(Given passage begins)
Thus \[d_{TV}(X_n, Y_n) = d_{TV}(X'_n, Y'_n) \leq 2\mathbb{P}(T >n).\] Sometimes \((X_n', Y_n')\) is called Doeblin’s coupling or the classical coupling; the coupling is said to be successful at the random time \(T\).

DC Constructed

Another way to understand Doeblin’s coupling is to actually construct the Markov chains.

  • Let \(\phi:S \times [0,1] \to S\) be a function such that if \(U\) is uniformly distributed in \([0,1]\) and independent of \(X_0\), then \[\mathbb{P}(\phi(X_0, U) =j \ | \ X_0=i) = p_{ij}.\]
  • Let \(U_{-1}, U_0, U_1, \ldots, V_{-1}, V_0, V_1, \ldots\) be independent random variables that are uniformly distributed in \([0,1]\).
(Given passage ends)
### Task set
A: Which random variables appear in the bound stated in the first sentence of the passage on Doeblin's coupling? List each of them.
B: Reproduce a stretch of the passage on Doeblin's coupling verbatim, beginning at the words "Another way to" and stopping after "distributed in \([0,1]\).".
(Data section begins)
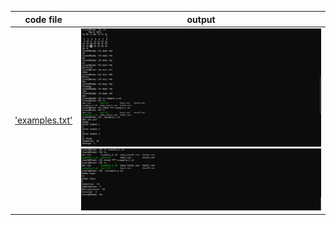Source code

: | code file | output |
|-----------|--------|
|['examples.txt'](./Codes/examples.txt)|![example1.png](./Outputs/example1.png) ![example2.png](./Outputs/example2.png)|
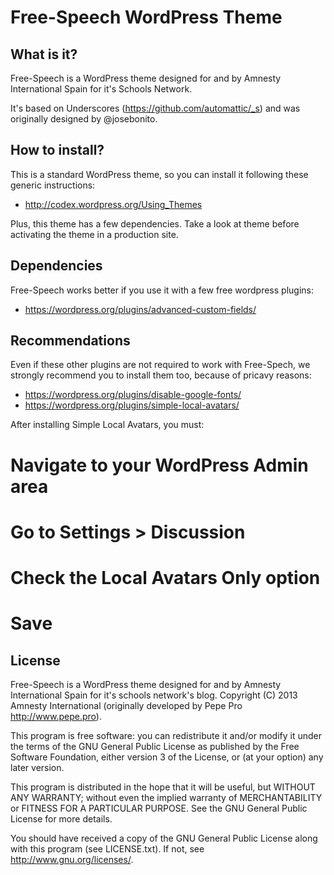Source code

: Free-Speech WordPress Theme
===========================

What is it?
-----------

Free-Speech is a WordPress theme designed for and by Amnesty International Spain for it's Schools Network.

It's based on Underscores (https://github.com/automattic/_s) and was originally designed by @josebonito.

How to install?
---------------

This is a standard WordPress theme, so you can install it following these generic instructions:

* http://codex.wordpress.org/Using_Themes

Plus, this theme has a few dependencies. Take a look at theme before activating the theme in a production site.

Dependencies
------------

Free-Speech works better if you use it with a few free wordpress plugins:

* https://wordpress.org/plugins/advanced-custom-fields/

Recommendations
---------------

Even if these other plugins are not required to work with Free-Spech, we strongly recommend you to install them
too, because of pricavy reasons:

* https://wordpress.org/plugins/disable-google-fonts/
* https://wordpress.org/plugins/simple-local-avatars/

After installing Simple Local Avatars, you must:

# Navigate to your WordPress Admin area
# Go to Settings > Discussion
# Check the Local Avatars Only option
# Save

License
-------

Free-Speech is a WordPress theme designed for and by Amnesty International Spain for it's schools network's blog.
Copyright (C) 2013 Amnesty International (originally developed by Pepe Pro http://www.pepe.pro).

This program is free software: you can redistribute it and/or modify it under the terms of the GNU General Public
License as published by the Free Software Foundation, either version 3 of the License, or (at your option) any
later version.

This program is distributed in the hope that it will be useful, but WITHOUT ANY WARRANTY; without even the
implied warranty of MERCHANTABILITY or FITNESS FOR A PARTICULAR PURPOSE. See the GNU General Public License
for more details.

You should have received a copy of the GNU General Public License along with this program (see LICENSE.txt).
If not, see http://www.gnu.org/licenses/.
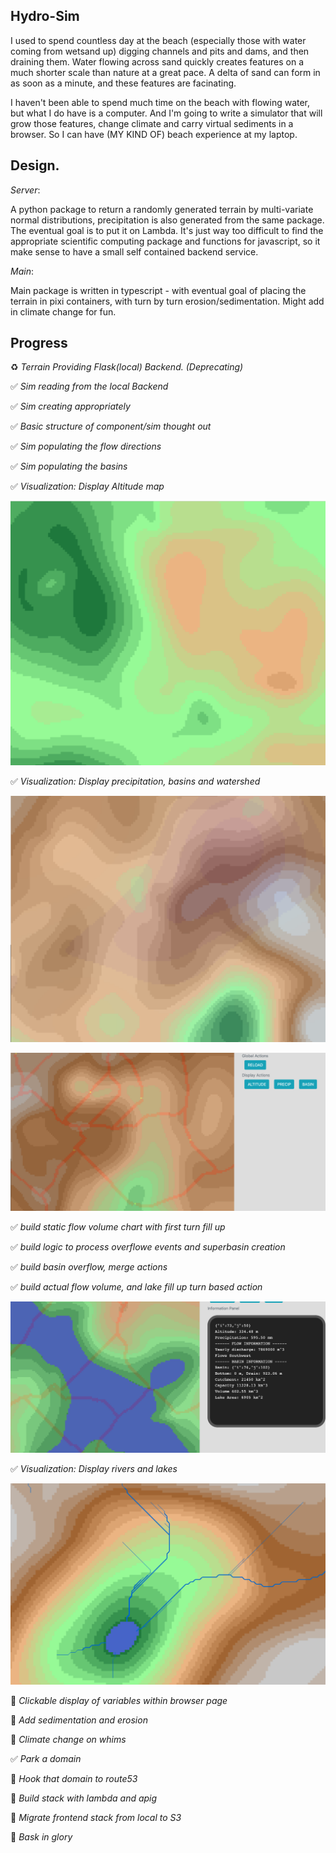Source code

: ## Hydro-Sim

I used to spend countless day at the beach (especially those with water coming from wetsand up) digging channels and pits and dams, and then draining them. Water flowing across sand quickly creates features on a much shorter scale than nature at a great pace. A delta of sand can form in as soon as a minute, and these features are facinating.

I haven't been able to spend much time on the beach with flowing water, but what I do have is a computer. And I'm going to write a simulator that will grow those features, change climate and carry virtual sediments in a browser. So I can have (MY KIND OF) beach experience at my laptop.

## Design.

*Server*:

A python package to return a randomly generated terrain by multi-variate normal distributions, precipitation is also generated from the same package. The eventual goal is to put it on Lambda. It's just way too difficult to find the appropriate scientific computing package and functions for javascript, so it make sense to have a small self contained backend service.

*Main*:

Main package is written in typescript - with eventual goal of placing the terrain in pixi containers, with turn by turn erosion/sedimentation. Might add in climate change for fun.

## Progress

:recycle: *Terrain Providing Flask(local) Backend. (Deprecating)*

:white_check_mark: *Sim reading from the local Backend*

:white_check_mark: *Sim creating appropriately*

:white_check_mark: *Basic structure of component/sim thought out*

:white_check_mark: *Sim populating the flow directions*

:white_check_mark: *Sim populating the basins*

:white_check_mark: *Visualization: Display Altitude map*

![Altitude Map](/images/alt_map.png)

:white_check_mark: *Visualization: Display precipitation, basins and watershed*

![Precipitation Map](/images/precip_map.png)

![Basin Map](/images/basin_map.png)

:white_check_mark: *build static flow volume chart with first turn fill up*

:white_check_mark: *build logic to process overflowe events and superbasin creation*

:white_check_mark: *build basin overflow, merge actions*

:white_check_mark: *build actual flow volume, and lake fill up turn based action*

![Lake Map](/images/lake.png)

:white_check_mark: *Visualization: Display rivers and lakes*

![River Map](/images/river.png)

:black_square_button: *Clickable display of variables within browser page*

:black_square_button: *Add sedimentation and erosion*

:black_square_button: *Climate change on whims*

:white_check_mark: *Park a domain*

:black_square_button: *Hook that domain to route53*

:black_square_button: *Build stack with lambda and apig*

:black_square_button: *Migrate frontend stack from local to S3*

:black_square_button: *Bask in glory*
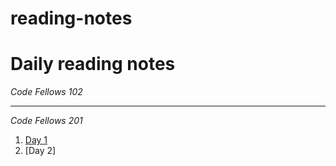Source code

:# reading-notes #
# Daily reading notes #

_Code Fellows 102_

---
_Code Fellows 201_ 
1. [Day 1](https://sunny-lee3.github.io/reading-notes/class-01)
1. [Day 2]
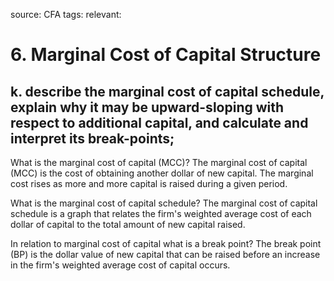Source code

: source: CFA
tags: 
relevant: 

# 6. Marginal Cost of Capital Structure

## k. describe the marginal cost of capital schedule, explain why it may be upward-sloping with respect to additional capital, and calculate and interpret its break-points;

What is the marginal cost of capital (MCC)?
The marginal cost of capital (MCC) is the cost of obtaining another dollar of new capital. The marginal cost rises as more and more capital is raised during a given period.

What is the marginal cost of capital schedule?
The marginal cost of capital schedule is a graph that relates the firm's weighted average cost of each dollar of capital to the total amount of new capital raised.

In relation to marginal cost of capital what is a break point?
The break point (BP) is the dollar value of new capital that can be raised before an increase in the firm's weighted average cost of capital occurs.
(Data section ends)
### Task-by-task results
A: \(X_n\), \(Y_n\), \(X'_n\), \(Y'_n\), \(T\)

B:
Another way to understand Doeblin’s coupling is to actually construct the Markov chains.

  • Let \(\phi:S \times [0,1] \to S\) be a function such that if \(U\) is uniformly distributed in \([0,1]\) and independent of \(X_0\), then \[\mathbb{P}(\phi(X_0, U) =j \ | \ X_0=i) = p_{ij}.\]
  • Let \(U_{-1}, U_0, U_1, \ldots, V_{-1}, V_0, V_1, \ldots\) be independent random variables that are uniformly distributed in \([0,1]\).